* [Prompt] Please copy every line of the data below without any changes.

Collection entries
+===+

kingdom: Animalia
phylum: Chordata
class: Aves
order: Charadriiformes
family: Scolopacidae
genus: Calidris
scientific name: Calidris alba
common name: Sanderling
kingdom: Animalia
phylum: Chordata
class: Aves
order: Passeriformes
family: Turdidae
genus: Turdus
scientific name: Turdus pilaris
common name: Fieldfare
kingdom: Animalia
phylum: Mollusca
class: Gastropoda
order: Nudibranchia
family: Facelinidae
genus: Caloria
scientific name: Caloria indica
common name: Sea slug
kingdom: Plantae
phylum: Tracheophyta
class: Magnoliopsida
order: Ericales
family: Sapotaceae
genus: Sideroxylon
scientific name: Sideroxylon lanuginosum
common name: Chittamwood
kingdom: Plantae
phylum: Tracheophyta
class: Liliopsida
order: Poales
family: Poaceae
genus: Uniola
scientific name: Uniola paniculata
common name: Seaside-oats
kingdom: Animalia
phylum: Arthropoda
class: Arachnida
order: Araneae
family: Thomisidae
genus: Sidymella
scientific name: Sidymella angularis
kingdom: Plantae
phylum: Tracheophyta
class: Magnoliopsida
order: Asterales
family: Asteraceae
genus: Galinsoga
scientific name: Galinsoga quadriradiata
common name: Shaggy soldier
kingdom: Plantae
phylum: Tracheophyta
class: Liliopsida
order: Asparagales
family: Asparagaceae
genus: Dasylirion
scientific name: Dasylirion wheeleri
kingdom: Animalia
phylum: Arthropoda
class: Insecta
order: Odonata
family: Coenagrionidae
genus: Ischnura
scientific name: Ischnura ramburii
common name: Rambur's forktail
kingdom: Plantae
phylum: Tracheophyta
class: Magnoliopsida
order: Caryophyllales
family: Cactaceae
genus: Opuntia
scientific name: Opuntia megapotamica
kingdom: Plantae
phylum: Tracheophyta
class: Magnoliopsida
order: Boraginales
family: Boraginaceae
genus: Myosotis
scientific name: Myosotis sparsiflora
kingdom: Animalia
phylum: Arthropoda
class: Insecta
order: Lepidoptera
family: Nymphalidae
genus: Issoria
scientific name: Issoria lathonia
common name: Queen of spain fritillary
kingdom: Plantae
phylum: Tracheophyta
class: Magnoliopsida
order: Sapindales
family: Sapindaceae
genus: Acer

+===+

* [Exercise solution]
kingdom: Animalia
phylum: Chordata
class: Aves
order: Charadriiformes
family: Scolopacidae
genus: Calidris
scientific name: Calidris alba
common name: Sanderling
kingdom: Animalia
phylum: Chordata
class: Aves
order: Passeriformes
family: Turdidae
genus: Turdus
scientific name: Turdus pilaris
common name: Fieldfare
kingdom: Animalia
phylum: Mollusca
class: Gastropoda
order: Nudibranchia
family: Facelinidae
genus: Caloria
scientific name: Caloria indica
common name: Sea slug
kingdom: Plantae
phylum: Tracheophyta
class: Magnoliopsida
order: Ericales
family: Sapotaceae
genus: Sideroxylon
scientific name: Sideroxylon lanuginosum
common name: Chittamwood
kingdom: Plantae
phylum: Tracheophyta
class: Liliopsida
order: Poales
family: Poaceae
genus: Uniola
scientific name: Uniola paniculata
common name: Seaside-oats
kingdom: Animalia
phylum: Arthropoda
class: Arachnida
order: Araneae
family: Thomisidae
genus: Sidymella
scientific name: Sidymella angularis
kingdom: Plantae
phylum: Tracheophyta
class: Magnoliopsida
order: Asterales
family: Asteraceae
genus: Galinsoga
scientific name: Galinsoga quadriradiata
common name: Shaggy soldier
kingdom: Plantae
phylum: Tracheophyta
class: Liliopsida
order: Asparagales
family: Asparagaceae
genus: Dasylirion
scientific name: Dasylirion wheeleri
kingdom: Animalia
phylum: Arthropoda
class: Insecta
order: Odonata
family: Coenagrionidae
genus: Ischnura
scientific name: Ischnura ramburii
common name: Rambur's forktail
kingdom: Plantae
phylum: Tracheophyta
class: Magnoliopsida
order: Caryophyllales
family: Cactaceae
genus: Opuntia
scientific name: Opuntia megapotamica
kingdom: Plantae
phylum: Tracheophyta
class: Magnoliopsida
order: Boraginales
family: Boraginaceae
genus: Myosotis
scientific name: Myosotis sparsiflora
kingdom: Animalia
phylum: Arthropoda
class: Insecta
order: Lepidoptera
family: Nymphalidae
genus: Issoria
scientific name: Issoria lathonia
common name: Queen of spain fritillary
kingdom: Plantae
phylum: Tracheophyta
class: Magnoliopsida
order: Sapindales
family: Sapindaceae
genus: Acer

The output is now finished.